FILE PHOTO: View of the GE Aerospace chalet at the 54th International Paris Air Show at Le Bourget Airport near Paris, France, June 22, 2023. REUTERS/Benoit Tessier/File Photo
(Reuters) -GE Aerospace raised its full-year profit forecast, citing a “solid start to the year” on strong demand for jet engine parts and services as airlines keep their older planes in the air to tide over a shortage of new commercial aircraft.
The company now expects 2024 operating profit of $6.2 billion to $6.6 billion, compared with its earlier forecast of $6 billion to $6.5 billion. Adjusted earnings for the year are estimated at $3.80-$4.05 per share, compared with $2.95 per share in 2023.
Shares of the aerospace giant were up 4% in trading before the bell.
Earlier this month, GE completed its breakup into three companies focused on aviation, energy and healthcare.
Wall Street analysts have been bullish on the prospects of the aerospace business, with some calling it the “most appealing” of mega-cap U.S. aerospace companies.
Analysts say planemaker Boeing’s production challenges are also expected to be a near-term benefit for GE Aerospace as it increases demand for older engines and allows the company to supply more of its LEAP engines in the aftermarket.

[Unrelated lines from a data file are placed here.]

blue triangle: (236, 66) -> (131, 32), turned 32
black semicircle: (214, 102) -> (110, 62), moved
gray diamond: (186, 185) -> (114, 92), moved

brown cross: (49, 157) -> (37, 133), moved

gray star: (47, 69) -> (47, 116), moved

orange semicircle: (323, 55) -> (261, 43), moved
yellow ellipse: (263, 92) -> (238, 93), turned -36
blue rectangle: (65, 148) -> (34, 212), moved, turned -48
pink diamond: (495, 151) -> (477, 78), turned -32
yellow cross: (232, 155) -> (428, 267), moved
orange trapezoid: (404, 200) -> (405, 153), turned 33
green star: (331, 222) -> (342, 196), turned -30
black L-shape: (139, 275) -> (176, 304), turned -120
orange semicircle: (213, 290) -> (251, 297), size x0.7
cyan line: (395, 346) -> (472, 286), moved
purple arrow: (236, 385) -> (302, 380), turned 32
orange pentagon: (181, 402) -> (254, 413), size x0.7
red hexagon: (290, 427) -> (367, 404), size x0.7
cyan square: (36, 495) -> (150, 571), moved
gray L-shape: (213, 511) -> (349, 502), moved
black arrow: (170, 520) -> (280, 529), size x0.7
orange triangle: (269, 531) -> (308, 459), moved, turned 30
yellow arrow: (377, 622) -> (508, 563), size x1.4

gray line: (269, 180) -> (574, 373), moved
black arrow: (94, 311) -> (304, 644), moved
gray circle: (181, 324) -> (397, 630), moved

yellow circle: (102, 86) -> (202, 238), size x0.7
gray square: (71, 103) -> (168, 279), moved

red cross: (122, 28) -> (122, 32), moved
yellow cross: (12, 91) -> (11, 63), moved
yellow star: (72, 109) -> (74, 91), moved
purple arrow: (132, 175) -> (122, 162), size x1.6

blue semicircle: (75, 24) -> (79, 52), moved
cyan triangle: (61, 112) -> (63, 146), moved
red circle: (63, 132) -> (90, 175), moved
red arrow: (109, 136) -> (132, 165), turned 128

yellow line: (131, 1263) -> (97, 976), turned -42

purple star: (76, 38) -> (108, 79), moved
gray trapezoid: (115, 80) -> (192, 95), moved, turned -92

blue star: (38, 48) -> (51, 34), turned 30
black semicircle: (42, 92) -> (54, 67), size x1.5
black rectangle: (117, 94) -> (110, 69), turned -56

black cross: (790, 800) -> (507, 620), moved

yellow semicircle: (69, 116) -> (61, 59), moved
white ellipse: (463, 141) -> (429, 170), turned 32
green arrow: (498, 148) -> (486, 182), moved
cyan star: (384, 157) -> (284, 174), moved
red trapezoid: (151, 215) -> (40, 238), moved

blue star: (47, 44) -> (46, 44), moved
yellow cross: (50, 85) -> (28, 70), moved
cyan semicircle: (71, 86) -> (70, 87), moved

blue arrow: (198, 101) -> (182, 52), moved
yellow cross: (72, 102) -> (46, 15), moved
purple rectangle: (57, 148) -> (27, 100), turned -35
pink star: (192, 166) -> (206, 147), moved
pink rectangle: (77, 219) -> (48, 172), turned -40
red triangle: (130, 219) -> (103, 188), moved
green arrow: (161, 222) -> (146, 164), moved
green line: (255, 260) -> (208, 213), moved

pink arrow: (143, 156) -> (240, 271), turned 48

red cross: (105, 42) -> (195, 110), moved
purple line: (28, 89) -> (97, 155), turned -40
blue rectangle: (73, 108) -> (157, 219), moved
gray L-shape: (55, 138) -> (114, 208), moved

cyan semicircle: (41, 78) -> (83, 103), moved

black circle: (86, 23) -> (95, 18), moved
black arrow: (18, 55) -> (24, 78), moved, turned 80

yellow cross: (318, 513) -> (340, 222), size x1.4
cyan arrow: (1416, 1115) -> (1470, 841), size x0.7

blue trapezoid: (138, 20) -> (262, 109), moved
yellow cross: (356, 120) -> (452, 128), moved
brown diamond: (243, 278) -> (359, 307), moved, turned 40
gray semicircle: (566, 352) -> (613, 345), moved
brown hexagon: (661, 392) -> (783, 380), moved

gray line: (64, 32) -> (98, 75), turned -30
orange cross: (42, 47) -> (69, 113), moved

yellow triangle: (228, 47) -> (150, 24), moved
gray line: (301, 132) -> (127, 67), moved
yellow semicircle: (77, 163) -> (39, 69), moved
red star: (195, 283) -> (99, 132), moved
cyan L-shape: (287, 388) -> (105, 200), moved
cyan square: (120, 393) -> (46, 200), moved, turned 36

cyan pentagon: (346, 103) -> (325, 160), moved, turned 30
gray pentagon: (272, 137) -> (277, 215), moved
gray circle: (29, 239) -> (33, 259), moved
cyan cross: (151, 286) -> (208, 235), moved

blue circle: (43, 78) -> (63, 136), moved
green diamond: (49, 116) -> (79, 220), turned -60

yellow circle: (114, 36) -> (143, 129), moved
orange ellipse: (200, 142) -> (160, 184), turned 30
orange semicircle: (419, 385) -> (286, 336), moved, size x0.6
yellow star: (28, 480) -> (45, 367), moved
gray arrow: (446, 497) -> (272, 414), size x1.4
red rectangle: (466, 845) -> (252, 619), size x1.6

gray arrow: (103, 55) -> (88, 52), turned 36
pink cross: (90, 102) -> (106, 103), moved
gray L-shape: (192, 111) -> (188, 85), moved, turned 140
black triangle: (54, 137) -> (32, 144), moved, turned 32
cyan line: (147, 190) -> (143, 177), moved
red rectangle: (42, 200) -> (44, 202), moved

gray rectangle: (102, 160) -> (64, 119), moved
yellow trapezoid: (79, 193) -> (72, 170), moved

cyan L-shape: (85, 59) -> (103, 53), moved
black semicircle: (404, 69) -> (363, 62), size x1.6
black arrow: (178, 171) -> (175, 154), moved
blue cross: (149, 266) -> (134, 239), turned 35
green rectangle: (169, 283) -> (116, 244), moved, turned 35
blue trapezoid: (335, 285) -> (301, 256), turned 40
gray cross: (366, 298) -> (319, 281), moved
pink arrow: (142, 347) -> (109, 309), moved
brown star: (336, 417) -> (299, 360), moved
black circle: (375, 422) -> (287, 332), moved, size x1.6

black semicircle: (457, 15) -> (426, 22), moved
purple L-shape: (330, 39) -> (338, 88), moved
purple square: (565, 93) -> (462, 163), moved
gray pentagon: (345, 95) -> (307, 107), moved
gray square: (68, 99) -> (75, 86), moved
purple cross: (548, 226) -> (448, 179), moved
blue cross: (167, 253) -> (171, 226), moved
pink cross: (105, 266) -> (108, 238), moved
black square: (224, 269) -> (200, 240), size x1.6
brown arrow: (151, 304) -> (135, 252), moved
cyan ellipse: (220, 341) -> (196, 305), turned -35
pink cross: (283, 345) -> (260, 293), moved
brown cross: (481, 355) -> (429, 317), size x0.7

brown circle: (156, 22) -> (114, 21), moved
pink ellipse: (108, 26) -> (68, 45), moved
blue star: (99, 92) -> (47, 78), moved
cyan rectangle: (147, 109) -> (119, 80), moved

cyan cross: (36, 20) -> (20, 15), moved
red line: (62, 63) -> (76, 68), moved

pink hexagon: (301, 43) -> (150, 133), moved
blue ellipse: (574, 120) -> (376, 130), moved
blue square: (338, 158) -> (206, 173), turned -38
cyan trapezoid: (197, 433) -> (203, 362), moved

The company has a dominant share in the engine market for narrowbody jets and enjoys a strong position in widebodies. More than 70% of its commercial engine revenue comes from parts and services.
The business has been benefiting from a surge in demand for after-market services as a strong rebound in travel and a shortage of aircraft due to production and engine issues has forced carriers to keep older jets in the air for longer.
CFM International, GE’s joint venture with Safran, is the sole supplier to Boeing’s 737 MAX family of jets, which are currently being produced at a lower rate due to an ongoing safety crisis.
Engine makers typically sell engines to airlines at a discount and recoup the money by selling parts and services over the life of the engine.
“We have yet to see a pick up in older GE powered aircraft being retired, as the supply/demand imbalance in new aircraft deliveries is being exacerbated by the 737 ramp halt and the GTF (geared turbofan) engine recall,” Vertical Research Partners analyst Robert Stallard wrote in a note earlier this month.
Last month, GE Aerospace forecast an operating profit of about $10 billion in 2028.
On Tuesday, GE Aerospace said GE’s first-quarter adjusted profit, which included results for both aerospace and energy businesses, rose 76% to $1.5 billion, or 82 cents per share. The energy business GE Vernova completed its spin-off on April 2.